→ **What to do**
Write what comes next in the news story about Scotland's £21 million fund for rare-disease drugs, starting after its last sentence.

→ **Passage provided**
== == ==

Scotland creates fund for rare diseases

by | 16th Jan 2013 | News

A new £21 million fund has been made available to pay for rare orphan drugs that are not recommended by the Scotland’s drug pricing watchdog.

A new £21 million fund has been made available to pay for rare orphan drugs that are not recommended by the Scotland’s drug pricing watchdog.

The fund will begin from March this year through to April 2014 and will help cover successful new Individual Patient Treatment Requests for drugs that target rare diseases that affect one in 2,000 people.

It builds on England’s Cancer Drugs Fund, which since 2011 has injected £200 million of additional funding into England’s NHS each year to fund new cancer drugs not recommended by NICE, or are under consideration by the watchdog.

Scottish Health Secretary Alex Neil said it was “only right” that Scottish patients with rare conditions had access to medicines which were clinically justified, and that they were not disadvantaged due to the very high cost of these treatments.

He added: “I am therefore pleased to confirm today that the Scottish government will establish a fund which will ensure that the cost of successful new individual patient treatment requests for orphan medicines are met.”

But this Fund has been controversial, and last year Eric Low, chief executive of Myeloma UK, said that he believed such funding allowed pharma to ‘get away’ with having highly priced drugs, and questioned whether this should be repeated across the UK.

And just as the Cancer Drugs Fund by-passes NICE, so too will this new fund by-pass the Scottish Medicines Consortium, which could throw up political objections.

== == ==

→ **Dataset content**
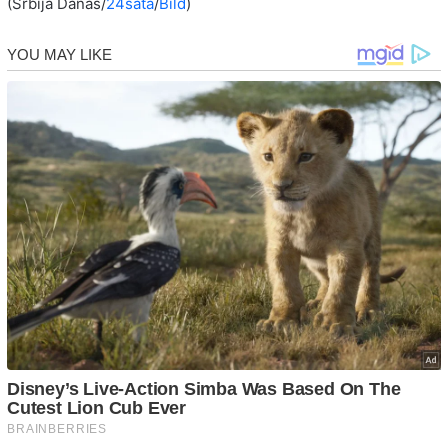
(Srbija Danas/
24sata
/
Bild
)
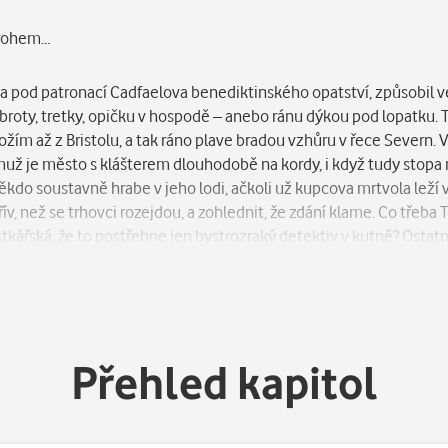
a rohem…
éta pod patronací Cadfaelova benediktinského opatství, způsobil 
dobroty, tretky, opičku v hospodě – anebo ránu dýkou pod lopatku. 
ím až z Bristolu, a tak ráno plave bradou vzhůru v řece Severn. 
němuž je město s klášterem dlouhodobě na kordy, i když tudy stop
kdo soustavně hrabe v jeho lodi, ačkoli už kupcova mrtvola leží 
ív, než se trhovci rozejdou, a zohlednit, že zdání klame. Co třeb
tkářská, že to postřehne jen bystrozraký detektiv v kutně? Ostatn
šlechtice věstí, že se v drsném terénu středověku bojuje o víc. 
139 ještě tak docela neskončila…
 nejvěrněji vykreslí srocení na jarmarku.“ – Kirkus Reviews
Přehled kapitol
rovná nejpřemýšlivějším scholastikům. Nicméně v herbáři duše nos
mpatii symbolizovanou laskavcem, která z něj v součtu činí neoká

== == ==

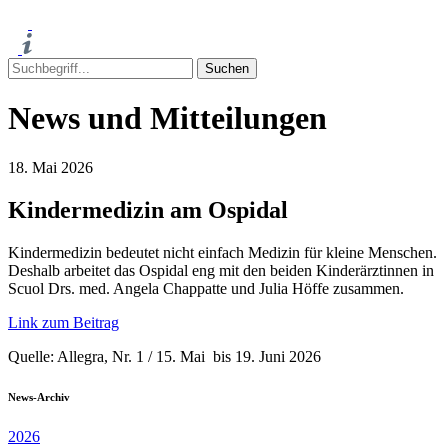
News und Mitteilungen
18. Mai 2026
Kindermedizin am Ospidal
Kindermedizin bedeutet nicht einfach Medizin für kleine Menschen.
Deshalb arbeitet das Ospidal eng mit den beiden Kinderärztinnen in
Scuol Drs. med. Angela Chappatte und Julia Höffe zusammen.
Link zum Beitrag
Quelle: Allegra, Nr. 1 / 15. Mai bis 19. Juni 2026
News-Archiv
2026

== == ==

→ **Reply to the task**
But the chief executive of the Rarer Cancers Foundation, Andrew Wilson, has no such qualms about this type of funding. He said: “We welcome the creation of a new fund for those treatments not routinely funded in Scotland and we call on doctors to make full use of it to ensure that people with rarer cancers get the treatments they need.

“The RCF has campaigned for the existing system to be reformed to prevent thousands of Scottish patients being denied life-extending treatment in cancer and forced to go through inconsistent, bureaucratic and upsetting processes.”

The ABPI were, naturally, also positive about the news. Andrew Powrie-Smith, ABPI’s Scotland director, said: “This new fund is good news for access to medicines in Scotland, and the ABPI welcomes it. As with some disease areas, for example, neurological diseases, there are particular challenges around rare and orphan medicines which make it difficult to fit them into the system for assessing more mainstream medicines, and we are pleased that the Scottish Government are addressing them.

“We look forward to further announcements coming from the Scottish Government’s new medicines review around how the criteria for individual patient treatment requests will be altered so that appropriate patients are able to access innovative medicines through the new fund.”